REPUBLIKA.CO.ID, GAZA -- Warga Palestina di Jalur Gaza membatalkan peringatan tahun kedua aksi The Great March of Return yang biasanya digelar setiap 30 Maret. Pembatalan aksi ini dilakukan di tengah kekhawatiran penyebaran virus korona jenis baru atau Covid-19.
"Kami menyerukan kepada orang-orang kami untuk tidak pergi ke aksi Great March of Return pada 30 Maret, dan tinggal di rumah untuk menjaga keselamatan rakyat kami dalam menghadapi pandemi yang mematikan ini," ujar seorang anggot senior dari kelompok Palestinian Islamic Jihad (PIJ), Khaled al Batsh, dilansir Aljazirah, Ahad (29/3).
Sebagai gantinya, Al Batsh meminta warga Palestina di Gaza untuk mengibarkan bendera Palestina di atap-atap rumah mereka dan membakar bendera Israel. Lalu lintas akan dihentikan selama satu jam dan sirine akan dibunyikan di seluruh wilayan untuk menandai peringatan Great March of Return.

--------------------------------

§ **TUGAS YANG DIKERJAKAN**:
#1 Berikan salinan persis bagian berita pembatalan aksi Great March of Return yang dibuka dengan kata-kata berisi "REPUBLIKA.CO.ID, GAZA -- Warga" dan ditutup dengan "March of Return.".
#2 Jawab pertanyaan berikut berdasarkan berita pembatalan aksi Great March of Return.
(a) Pada tanggal berapa aksi The Great March of Return biasanya digelar setiap tahun?
(b) Khaled al Batsh adalah anggota senior dari kelompok apa?
(c) Berapa lama lalu lintas akan dihentikan untuk menandai peringatan itu?
#3 Tulis lanjutan berita pembatalan aksi Great March of Return, mulai setelah kalimat terakhirnya.
Baris-baris data ini diambil dari sumber lain.

--------------------------------

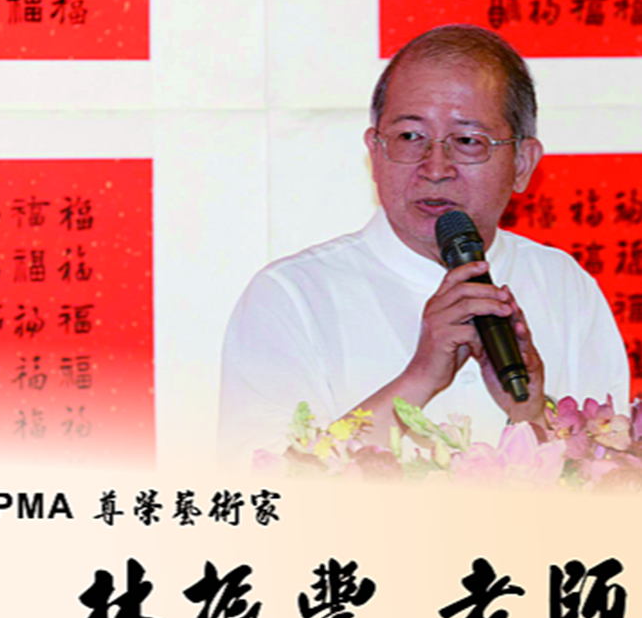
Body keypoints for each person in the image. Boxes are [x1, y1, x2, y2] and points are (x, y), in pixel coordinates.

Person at [219, 24, 629, 469]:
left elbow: (610, 480)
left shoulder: (565, 286)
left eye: (467, 141)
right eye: (410, 137)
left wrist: (529, 413)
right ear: (375, 151)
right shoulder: (292, 296)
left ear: (522, 163)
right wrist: (421, 376)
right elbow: (261, 489)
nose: (435, 168)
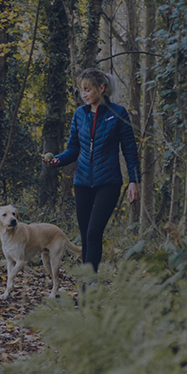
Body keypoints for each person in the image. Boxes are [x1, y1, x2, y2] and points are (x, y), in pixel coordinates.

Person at [43, 68, 141, 273]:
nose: (84, 94)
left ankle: (89, 288)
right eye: (82, 90)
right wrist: (57, 160)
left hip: (109, 183)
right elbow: (73, 149)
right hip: (82, 183)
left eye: (88, 89)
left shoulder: (118, 113)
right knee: (86, 234)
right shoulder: (80, 114)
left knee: (95, 232)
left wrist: (134, 180)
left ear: (102, 88)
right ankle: (88, 287)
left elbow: (129, 149)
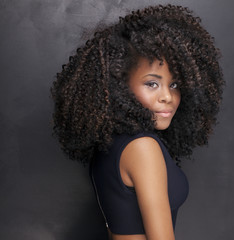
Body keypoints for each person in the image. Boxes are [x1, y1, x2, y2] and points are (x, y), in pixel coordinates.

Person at [50, 4, 224, 240]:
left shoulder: (113, 142)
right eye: (152, 83)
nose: (167, 96)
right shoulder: (143, 148)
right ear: (120, 85)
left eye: (174, 84)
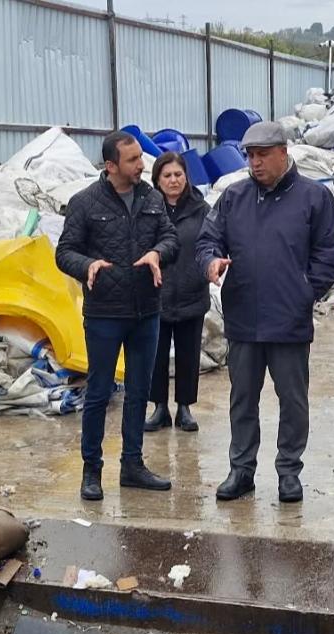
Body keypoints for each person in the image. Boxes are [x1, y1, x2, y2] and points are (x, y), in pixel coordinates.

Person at [195, 122, 334, 503]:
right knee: (242, 399)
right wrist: (210, 261)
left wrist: (303, 293)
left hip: (289, 320)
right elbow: (208, 239)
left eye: (262, 155)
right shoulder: (234, 197)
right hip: (243, 317)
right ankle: (241, 470)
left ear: (283, 152)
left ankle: (289, 471)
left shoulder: (314, 198)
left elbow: (329, 255)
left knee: (293, 400)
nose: (254, 163)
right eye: (249, 155)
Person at [56, 131, 179, 501]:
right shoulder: (85, 203)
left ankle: (133, 465)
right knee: (98, 392)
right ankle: (91, 471)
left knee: (139, 391)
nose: (142, 165)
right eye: (132, 160)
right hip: (105, 314)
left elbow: (172, 239)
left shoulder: (152, 198)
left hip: (146, 312)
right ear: (111, 166)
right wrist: (88, 264)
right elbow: (64, 252)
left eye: (141, 157)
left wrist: (158, 252)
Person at [144, 152, 211, 434]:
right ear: (158, 180)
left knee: (188, 354)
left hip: (191, 291)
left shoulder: (201, 209)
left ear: (186, 177)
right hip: (155, 294)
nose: (173, 180)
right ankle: (159, 407)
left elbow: (212, 242)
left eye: (178, 175)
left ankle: (184, 407)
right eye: (167, 176)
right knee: (154, 355)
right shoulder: (148, 208)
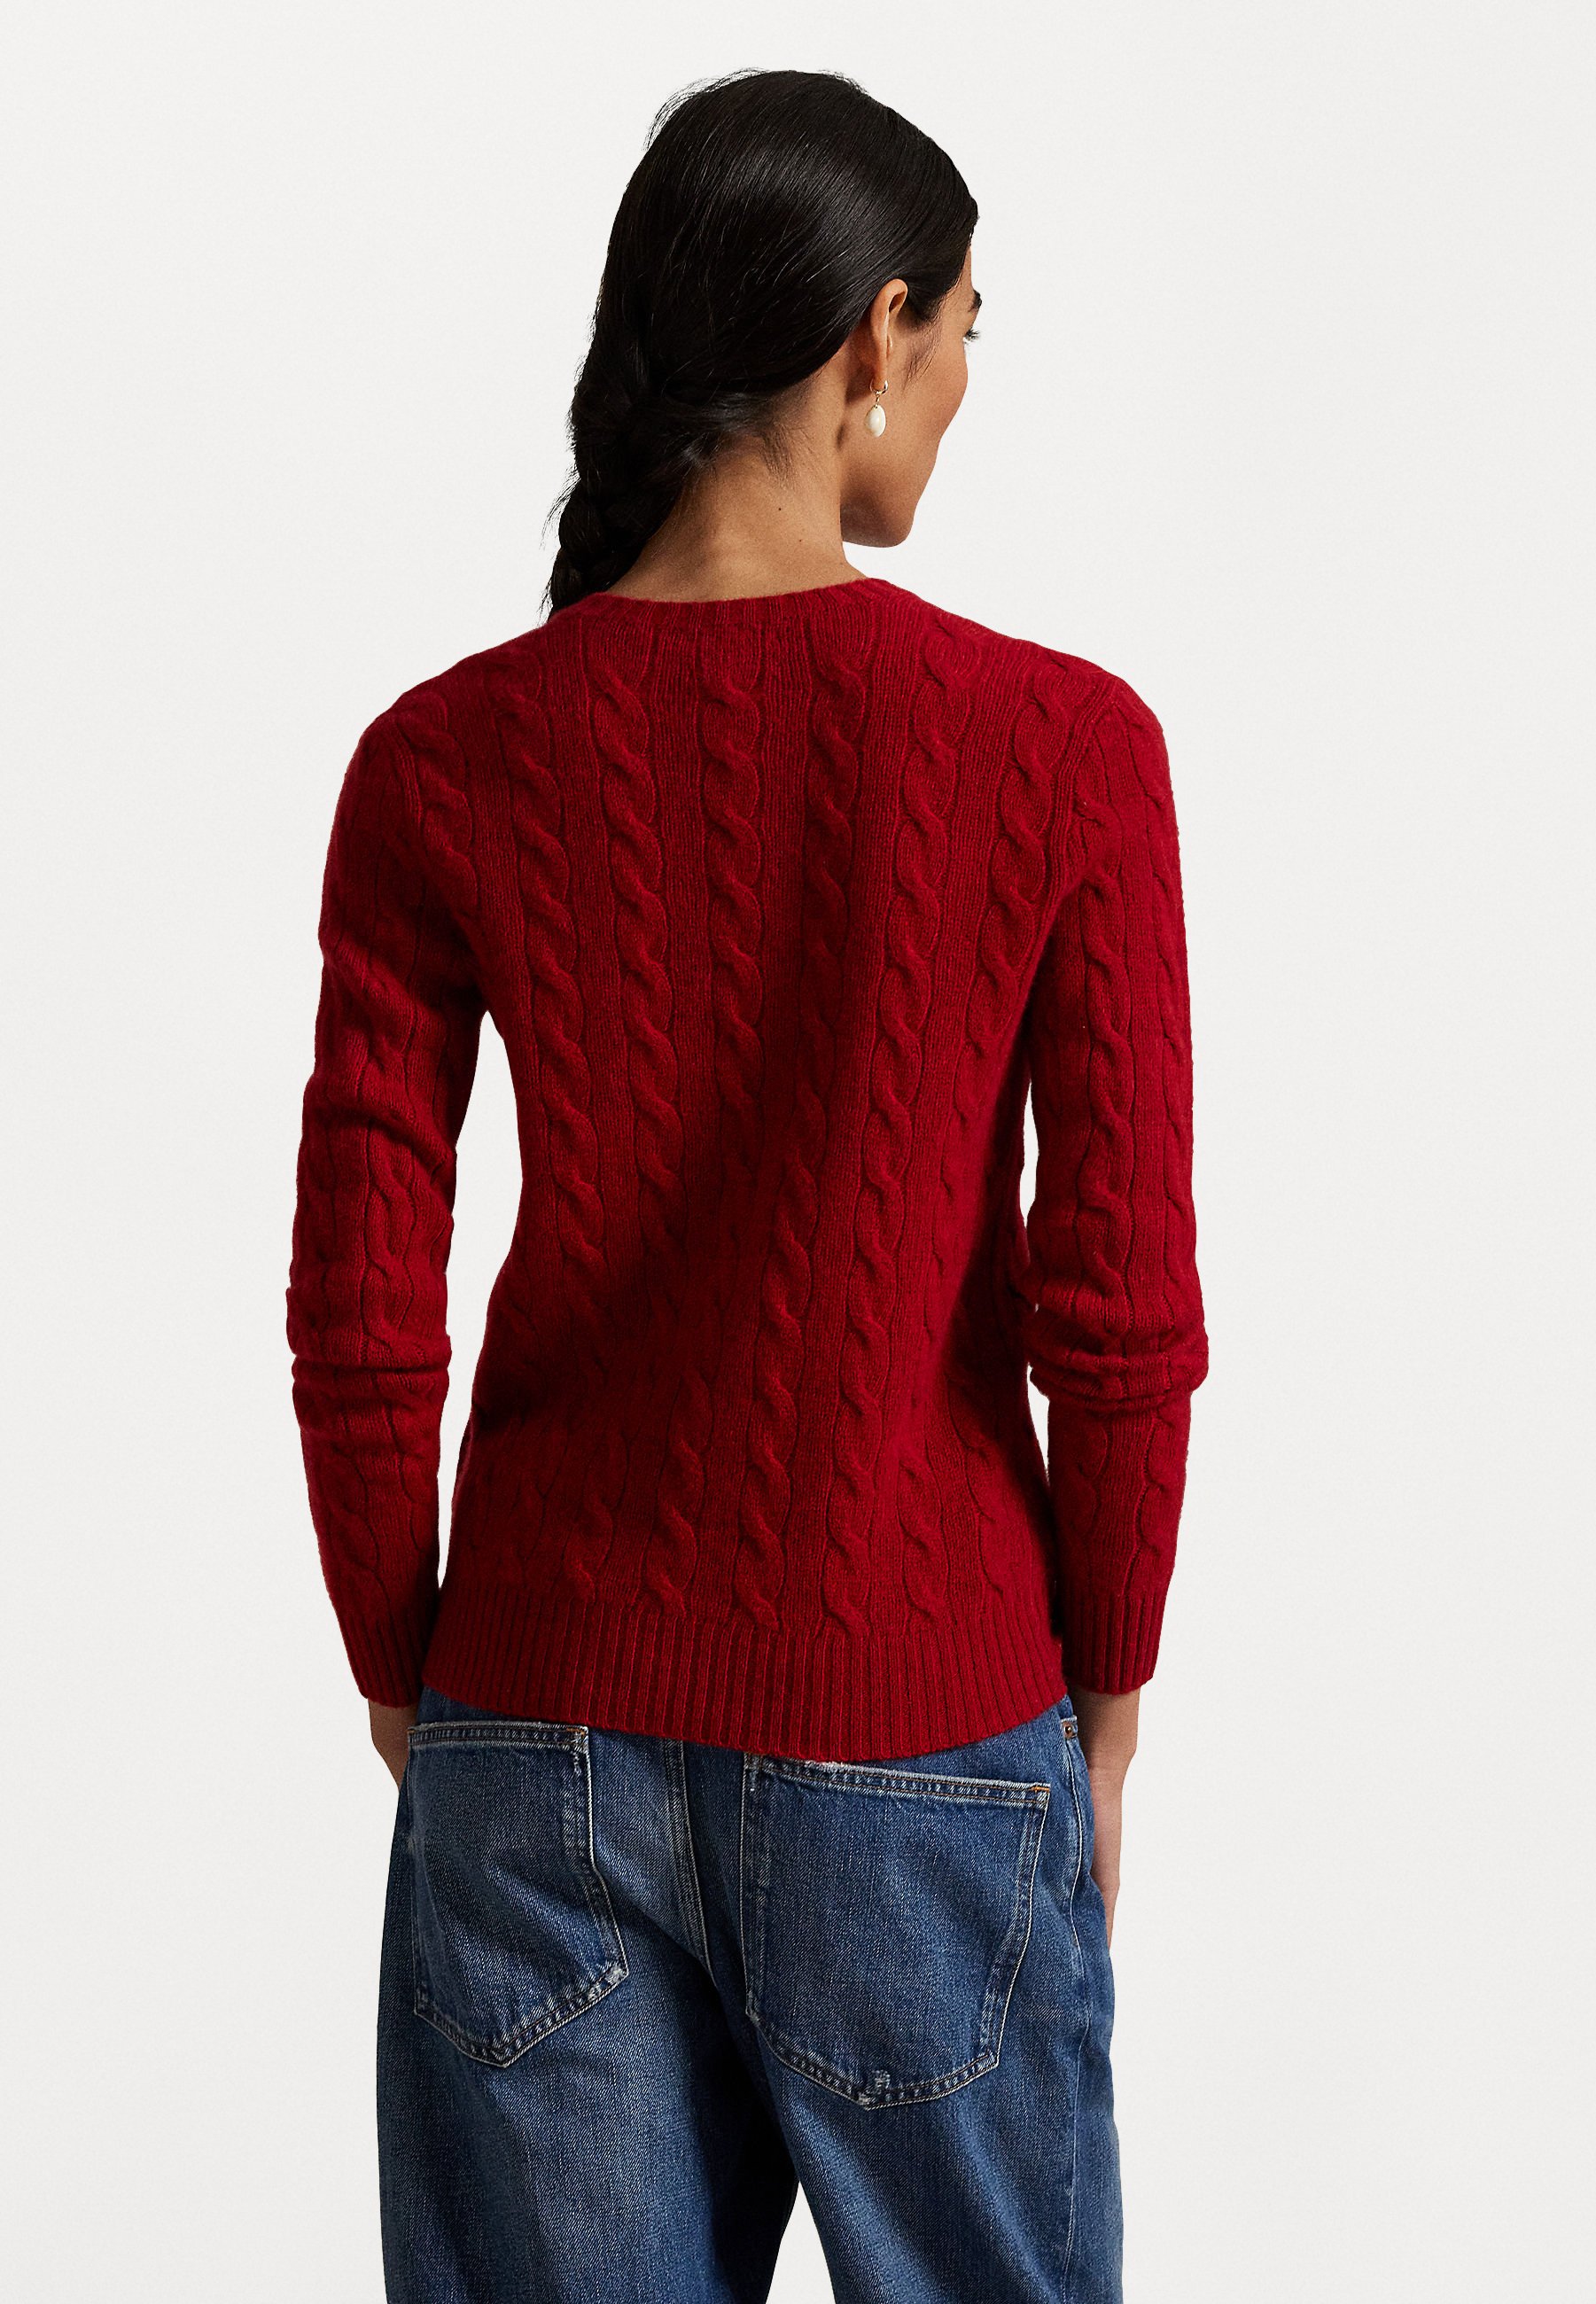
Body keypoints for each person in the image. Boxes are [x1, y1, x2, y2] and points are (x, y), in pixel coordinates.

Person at [285, 66, 1208, 2304]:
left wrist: (407, 1658)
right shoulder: (1061, 746)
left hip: (532, 1721)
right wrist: (1106, 1691)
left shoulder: (441, 759)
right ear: (874, 333)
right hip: (923, 1710)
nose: (963, 383)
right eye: (967, 330)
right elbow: (1113, 1303)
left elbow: (361, 1304)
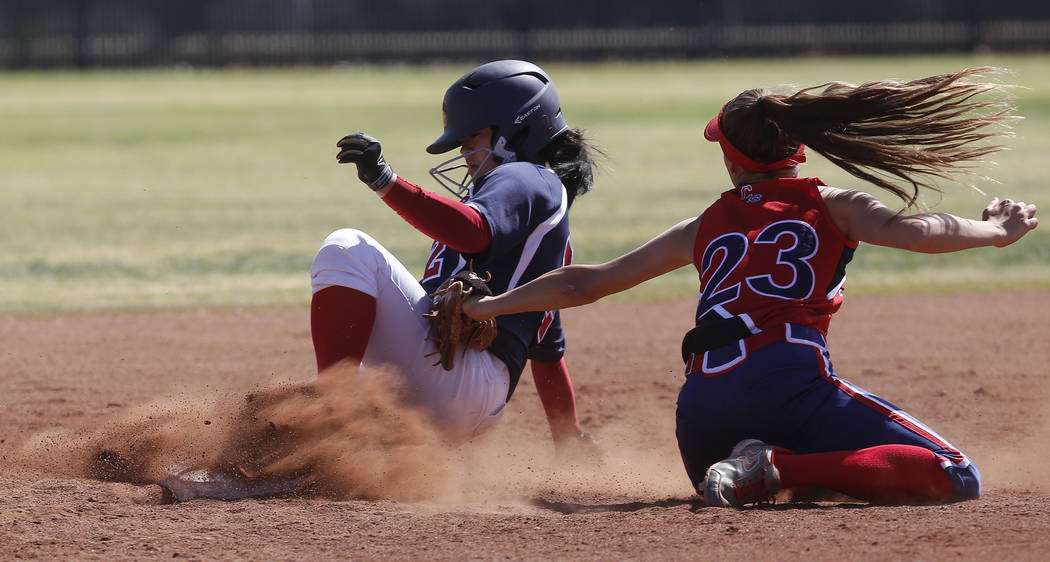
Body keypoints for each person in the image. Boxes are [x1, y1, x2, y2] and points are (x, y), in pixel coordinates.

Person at [463, 67, 1038, 508]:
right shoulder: (830, 204)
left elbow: (584, 284)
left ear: (732, 162)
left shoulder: (703, 225)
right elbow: (918, 233)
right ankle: (778, 469)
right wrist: (995, 230)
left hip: (701, 422)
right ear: (799, 150)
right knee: (956, 473)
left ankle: (755, 468)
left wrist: (488, 302)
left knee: (821, 467)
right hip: (786, 379)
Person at [311, 59, 599, 447]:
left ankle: (333, 418)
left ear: (513, 130)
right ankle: (357, 444)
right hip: (465, 394)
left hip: (463, 374)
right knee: (298, 409)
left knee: (347, 249)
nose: (464, 152)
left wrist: (385, 181)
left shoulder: (528, 176)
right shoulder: (535, 210)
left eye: (472, 138)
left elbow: (474, 232)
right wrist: (569, 438)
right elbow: (547, 352)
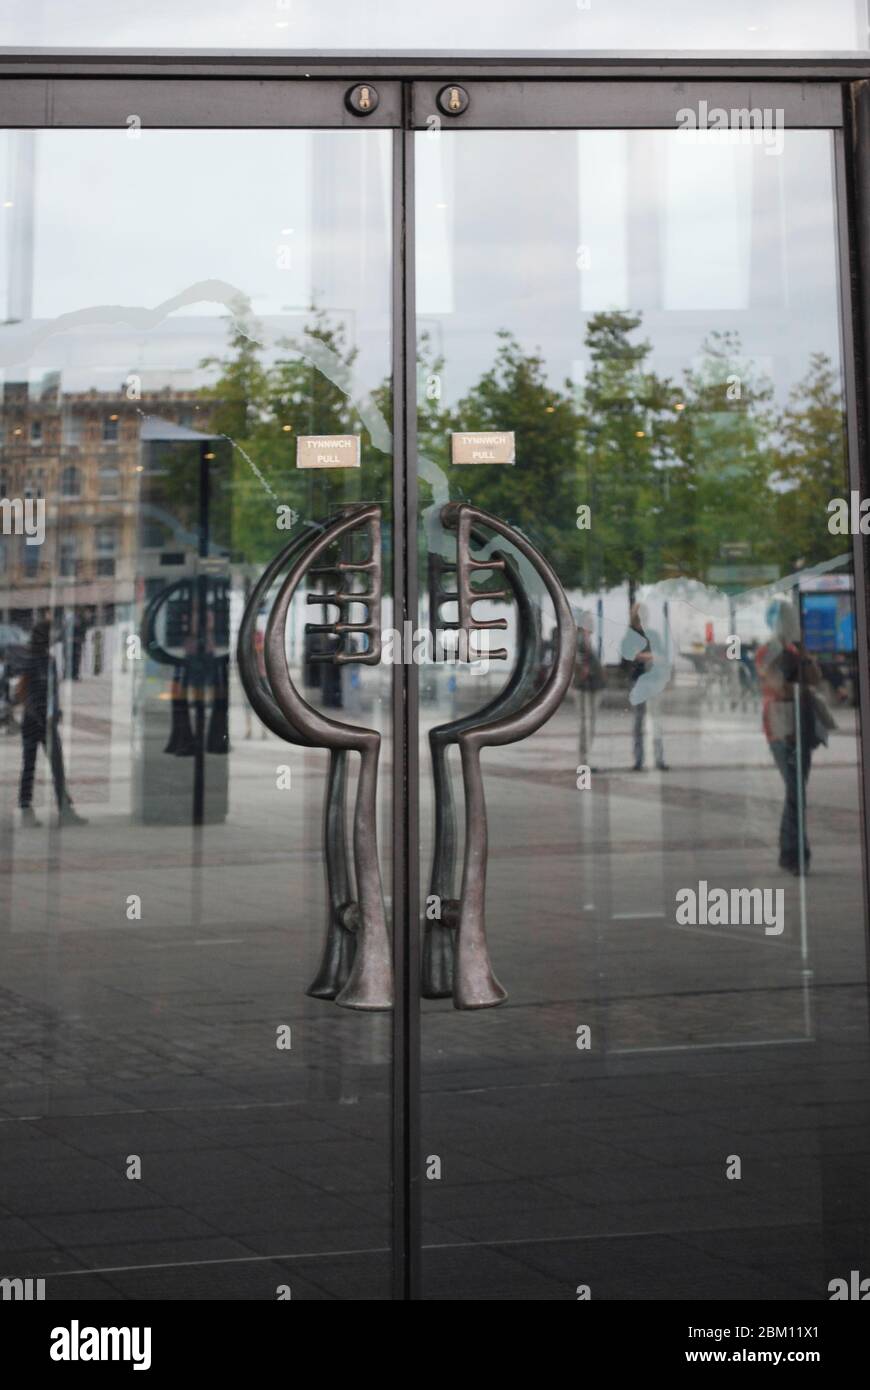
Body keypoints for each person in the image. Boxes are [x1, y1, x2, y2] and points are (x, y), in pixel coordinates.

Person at [756, 598, 820, 875]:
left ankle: (791, 851)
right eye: (788, 618)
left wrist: (804, 657)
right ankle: (796, 853)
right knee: (795, 791)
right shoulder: (768, 651)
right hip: (782, 727)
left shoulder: (795, 650)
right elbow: (778, 687)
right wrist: (798, 682)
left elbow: (816, 679)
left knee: (797, 792)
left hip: (802, 724)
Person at [15, 617, 87, 827]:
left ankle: (63, 809)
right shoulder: (33, 661)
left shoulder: (49, 660)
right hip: (35, 721)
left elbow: (52, 692)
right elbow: (30, 694)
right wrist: (44, 716)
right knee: (32, 766)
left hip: (43, 721)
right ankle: (28, 809)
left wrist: (56, 711)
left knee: (55, 766)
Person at [623, 600, 668, 771]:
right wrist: (650, 656)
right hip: (638, 682)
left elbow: (661, 656)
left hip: (653, 681)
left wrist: (645, 656)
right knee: (639, 721)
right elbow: (630, 655)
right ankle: (639, 760)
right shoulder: (630, 635)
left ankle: (659, 758)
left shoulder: (653, 635)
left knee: (656, 720)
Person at [574, 610, 604, 769]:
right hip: (585, 686)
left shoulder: (587, 639)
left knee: (588, 723)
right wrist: (586, 670)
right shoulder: (580, 640)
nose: (592, 623)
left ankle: (586, 758)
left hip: (592, 686)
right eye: (589, 621)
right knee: (586, 724)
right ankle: (585, 760)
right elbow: (577, 661)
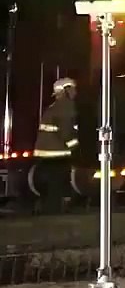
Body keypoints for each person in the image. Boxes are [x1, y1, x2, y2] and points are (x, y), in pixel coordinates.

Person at [33, 77, 79, 214]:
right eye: (72, 88)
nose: (75, 92)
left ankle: (47, 209)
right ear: (65, 91)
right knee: (57, 184)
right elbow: (66, 132)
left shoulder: (55, 106)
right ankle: (53, 212)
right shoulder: (66, 105)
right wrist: (75, 148)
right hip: (57, 154)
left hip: (46, 154)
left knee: (51, 185)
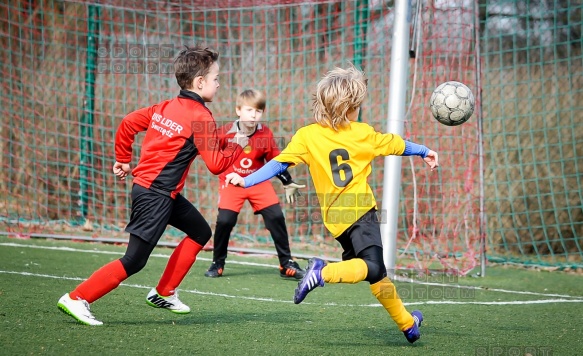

--------------------------------

§ **JAWABAN**:
#1
REPUBLIKA.CO.ID, GAZA -- Warga Palestina di Jalur Gaza membatalkan peringatan tahun kedua aksi The Great March of Return yang biasanya digelar setiap 30 Maret. Pembatalan aksi ini dilakukan di tengah kekhawatiran penyebaran virus korona jenis baru atau Covid-19.
"Kami menyerukan kepada orang-orang kami untuk tidak pergi ke aksi Great March of Return pada 30 Maret, dan tinggal di rumah untuk menjaga keselamatan rakyat kami dalam menghadapi pandemi yang mematikan ini," ujar seorang anggot senior dari kelompok Palestinian Islamic Jihad (PIJ), Khaled al Batsh, dilansir Aljazirah, Ahad (29/3).
Sebagai gantinya, Al Batsh meminta warga Palestina di Gaza untuk mengibarkan bendera Palestina di atap-atap rumah mereka dan membakar bendera Israel. Lalu lintas akan dihentikan selama satu jam dan sirine akan dibunyikan di seluruh wilayan untuk menandai peringatan Great March of Return.

#2
(a) 30 Maret
(b) Palestinian Islamic Jihad (PIJ)
(c) Satu jam

#3
Menurut pejabat medis Gaza, 215 warga sipil Palestina telah terbunuh oleh tentara Israel dan 8000 lainnya mengalami luka tembak dalam peringatan Great March of Return, pada tahun lalu. Di 2019, penyelidik Dewan Hak Asasi Manusia PBB mengatakan, pasukan Israel telah melakukan kejahatan perang dan kejahatan kemanusiaan. Mereka telah menyebabkan anak-anak dan paramedis menjadi korban.
Aksi Great March of Return juga disebut sebagai Palestinian Land Day untuk memperingati peritiwa 30 Maret 1976. Ketika itu polisi Israel menembak dan menewaskan enam warga Palestina ketika mereka menuntut pengembalian tanah mereka yang diduduki oleh Israel.
Aksi Great March of Return dilakukan sebagai bentuk protes atas kesulitan perekonomian di Jalur Gaza akibat blokade Israel. Sebanyak 80 persen penduduk Gaza adalah pengungsi atau keturunan para pengungsi yang kehilangan tempat tinggal karena peperangan dengan Israel pada 1948.
Sejauh ini, ada sembilan kasus Covid-19 yang dikonfirmasi di Jalur Gaza. Sejumlah rumah sakit di Gaza bersiap untuk menghadapi tantangan menerima pasien yang terinfeksi virus korona.